06 junho 2021

Ninguém pode com Nara Leão

 

No dia 07 de junho de 1989 a cantora e compositora Nara Leão (1942 – 1989) morreu por conta de um tumor no cérebro. Ela deixou um legado que extrapolou o cenário musical na época em que viveu. Ninguém Pode com Nara Leão (editora Planeta), livro de Tom Cardoso reconstrói a vida da artista que participou ativamente dos mais importantes movimentos musicais surgidos a partir da década de 1960 e foi a primeira estrela da MPB a falar abertamente contra a ditadura militar. Nara Leão certamente foi uma das artistas mais importantes e influentes da cultura brasileira, não só pela sua obra, mas pelo que representou para a mulher e a sociedade como um todo.


 

Na biografia o escritor apresenta passagens da infância de Nara, marcadas pela angústia e reclusão, detalhes da inimizade com Elis Regina, dos famosos encontros no apartamento da Av. Atlântica, onde a bossa nova ganhou corpo, cara e nome, do relacionamento com Ronaldo Bôscoli, da amizade com figuras como Vinicius de Moraes, Roberto Menescal e Ferreira Gullar, por quem nutria admiração mutua e teve um affair. Glauber Rocha amava as diferentes facetas de Nara. Assim como Ruy Guerra, não se deixava levar pela aparente fragilidade física e o temperamento dócil e delicado da cantora – sabia com quem estava lidando. Em cartas do exílio na Europa enviadas a Cacá Diegues, Glauber enaltecia as qualidades da companheira do amigo, referindo-se a ela como se fossem duas em uma só: “Amo Nara Leão.

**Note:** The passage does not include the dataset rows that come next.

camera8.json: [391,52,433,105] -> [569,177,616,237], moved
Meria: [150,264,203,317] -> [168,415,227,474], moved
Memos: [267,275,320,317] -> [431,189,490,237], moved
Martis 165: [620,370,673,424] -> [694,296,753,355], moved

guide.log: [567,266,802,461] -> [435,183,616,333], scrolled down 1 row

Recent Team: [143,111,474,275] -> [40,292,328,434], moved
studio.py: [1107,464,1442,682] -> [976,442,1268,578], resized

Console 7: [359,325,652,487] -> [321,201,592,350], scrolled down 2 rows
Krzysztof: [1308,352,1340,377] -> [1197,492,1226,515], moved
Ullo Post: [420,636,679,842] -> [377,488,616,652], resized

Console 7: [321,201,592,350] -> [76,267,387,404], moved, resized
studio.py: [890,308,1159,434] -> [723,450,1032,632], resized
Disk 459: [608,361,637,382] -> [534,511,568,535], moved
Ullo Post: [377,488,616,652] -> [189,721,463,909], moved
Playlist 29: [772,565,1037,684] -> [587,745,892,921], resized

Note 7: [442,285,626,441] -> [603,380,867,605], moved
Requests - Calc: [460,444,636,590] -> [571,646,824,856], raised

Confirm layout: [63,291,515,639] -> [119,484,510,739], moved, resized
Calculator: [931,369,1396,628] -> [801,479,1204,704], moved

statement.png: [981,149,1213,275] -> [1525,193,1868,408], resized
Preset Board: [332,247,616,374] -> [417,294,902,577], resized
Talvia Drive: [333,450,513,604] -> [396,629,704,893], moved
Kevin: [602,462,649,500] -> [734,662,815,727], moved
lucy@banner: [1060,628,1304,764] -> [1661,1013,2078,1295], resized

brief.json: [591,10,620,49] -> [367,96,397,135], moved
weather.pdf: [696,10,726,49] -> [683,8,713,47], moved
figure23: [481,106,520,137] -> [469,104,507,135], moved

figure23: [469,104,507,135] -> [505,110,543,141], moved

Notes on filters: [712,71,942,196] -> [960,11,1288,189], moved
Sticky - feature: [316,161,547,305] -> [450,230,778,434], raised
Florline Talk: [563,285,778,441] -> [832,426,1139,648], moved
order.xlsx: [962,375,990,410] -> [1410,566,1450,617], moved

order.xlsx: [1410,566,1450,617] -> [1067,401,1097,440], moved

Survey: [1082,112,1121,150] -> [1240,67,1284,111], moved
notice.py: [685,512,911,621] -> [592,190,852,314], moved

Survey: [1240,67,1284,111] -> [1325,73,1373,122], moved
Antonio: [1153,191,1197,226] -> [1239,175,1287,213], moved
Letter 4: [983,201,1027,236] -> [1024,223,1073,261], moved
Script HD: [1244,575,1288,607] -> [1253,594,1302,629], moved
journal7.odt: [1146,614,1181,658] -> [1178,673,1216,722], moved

Nara e Narinha. Essa mulher sabe tudo do Brasil 1964. Essa mulher é a primeira mulher brasileira. Essa mulher não tem tempo a perder. Atenção: ninguém pode com Nara Leão”.

 

O jornalista apresenta no livro sobre as importantes parcerias musicais que Nara teve ao longo de sua carreira e como ela tinha uma aptidão para reconhecer grandes talentos. Chico Buarque foi um deles. Ela foi uma das grandes artistas da música brasileira, que deixou uma discografia rica (28 álbuns). O biógrafo conta que o critério que Nara Leão sempre seguiu para escolher o que iria gravar foi o da qualidade. "Podia ser um músico de choro, um cantor brega (entre aspas), um sambista, bossa-novista...Se ela gostasse da letra, da canção, da música, e se se identificasse, gravava. Por isso transitou da Bossa Nova à Tropicália. Gravou um disco em homenagem a Roberto e Erasmo Carlos quando nenhum artista da MPB faria isso, e com músicos do (universo do) choro. Imagina ela cantando 'Cavalgada' com Raphael Rabello (1962-1995) tocando violão em ritmo de choro, era muito louco. Ela gostava dessas experimentações, que se davam por ela se posicionar sempre de forma aberta, sem preconceitos, sem amarras diante da música".

 


Sua trajetória profissional foi iniciada em 1964 e encerrada em 1989 com a precoce saída de cena da intérprete por conta de tumor no cérebro. Atuou como intérprete de diferentes repertórios de canção popular – da bossa nova à tropicália – e em espetáculos cênico-musicais. Atuou em diferentes repertórios e estilos musicais na década de 1960, sempre com um viés político evidente, se contrapondo ao momento protagonizado pela ditadura militar. A cantora, “formada” musicalmente na bossa nova, trazia uma herança moderna, uma aura de sofisticação, própria do estilo musical da zona sul do Rio de Janeiro. Ao mesmo tempo, protagonizou um retorno ao samba de morro. Ela sentia e expressava essa ambiguidade, tanto que se afastou da canção de protesto por achar que aquilo estava virando puro consumo. Porém, prosseguiu com uma atuação política. Ao se desvincular da bossa nova, Nara deu outro sentido à sua trajetória e se tornou uma das principais lideranças do engajamento musical, canção de protesto, de 1964 a 1966. Em 1966, no Festival de MPB da Record, ela interpretou A banda, de Chico Buarque. Era o seu auge como cantora, em termos de êxito junto ao público. Para ela, foi um sofrimento, por não tolerar o sucesso e nem as turnês. Quase largou tudo. Contudo, sempre acabava retornando, por questões financeiras [era muito bem paga] ou pela possibilidade de participar dos debates do período.

 


Foi assim com a bossa nova, samba do moro, Opinião, tropicalismo. Fez apenas o que quis, cantou o que achava que deveria cantar. Nunca fez uma só concessão. Ela participou do primeiro disco de Fagner e, praticamente, lançou Chico Buarque. Lançou Bethânia no o show Opinião. Conseguiu conquistar o público com o jeito intimista e com seu repertório. Vale conferir a obra!